[英]Multiple type parameters - constrain to same base class?
Let's say we have this class structure: 假设我们有这样的类结构:
interface A { }
interface A1 : A { }
interface A2 : A { }
class B : A1 { }
class C : A1 { }
class D : A2 { }
class E : A2 { }
And I want to declare a method with this header: 我想用此标头声明一个方法:
public void DoSomething<T, U>()
where T : A
where U : A
<and also where U inherits/implements same parent as T>
It needs to allow DoSomething<B, C>()
: 它需要允许
DoSomething<B, C>()
:
where T : A
is satisfied - B
implements A
where T : A
满足B
实现A
where U : A
is satisfied - C
implements A
where U : A
满足C
实现A
<and also where U inherits/implements same parent as T>
is satisfied because both B
and C
implement A1
<and also where U inherits/implements same parent as T>
因为B
和C
实现了A1
DoSomething<D, E>()
is also allowed because D
and E
both implement A2
DoSomething<D, E>()
因为D
和E
都实现A2
But it needs to not allow DoSomething<B, D>()
: 但是它不需要允许
DoSomething<B, D>()
:
where T : A
is satisfied - B
implements A
where T : A
满足B
实现A
where U : A
is satisfied - C
implements A
where U : A
满足C
实现A
<and also where U inherits/implements same thing as T>
is not satisfied because B
implements A1
but D does not. <and also where U inherits/implements same thing as T>
不能满足,因为B
实现了A1
而D没有实现。 Is this possible? 这可能吗?
(I think I've butchered the use of the word 'parent' there, but hopefully it's still clear) (我认为我在那儿已在使用“父母”一词,但希望它仍然很清楚)
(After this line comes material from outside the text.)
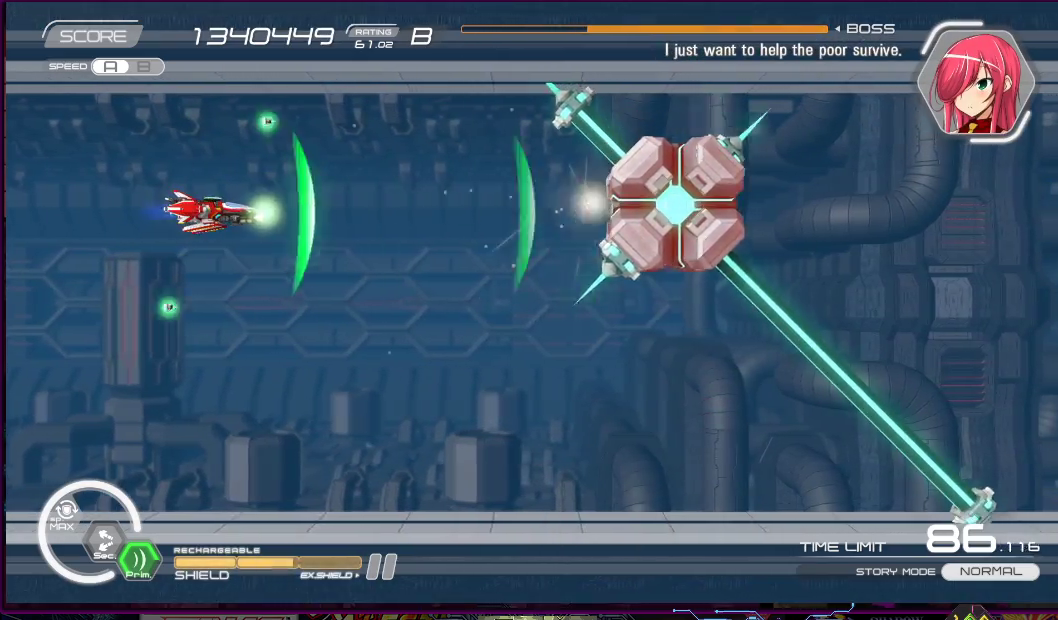
{"buttons": ["SQUARE", "DPAD_DOWN", "DPAD_RIGHT"], "right_stick": "center", "events": [[183, "DPAD_DOWN", "down"], [183, "DPAD_RIGHT", "down"]]}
The only thing you can do is to provide a third generic type parameter that will let you specify which interface both T
and U
have to implement: 您唯一可以做的就是提供第三个通用类型参数,该参数可让您指定
T
和U
必须实现的接口:
public void DoSomething<T, U, V>()
where T : V
where U : V
where V : A
Now you can do DoSomething<D, E, A1>()
but not DoSomething<B, D, A1>()
. 现在,您可以执行
DoSomething<D, E, A1>()
但不能执行DoSomething<B, D, A1>()
。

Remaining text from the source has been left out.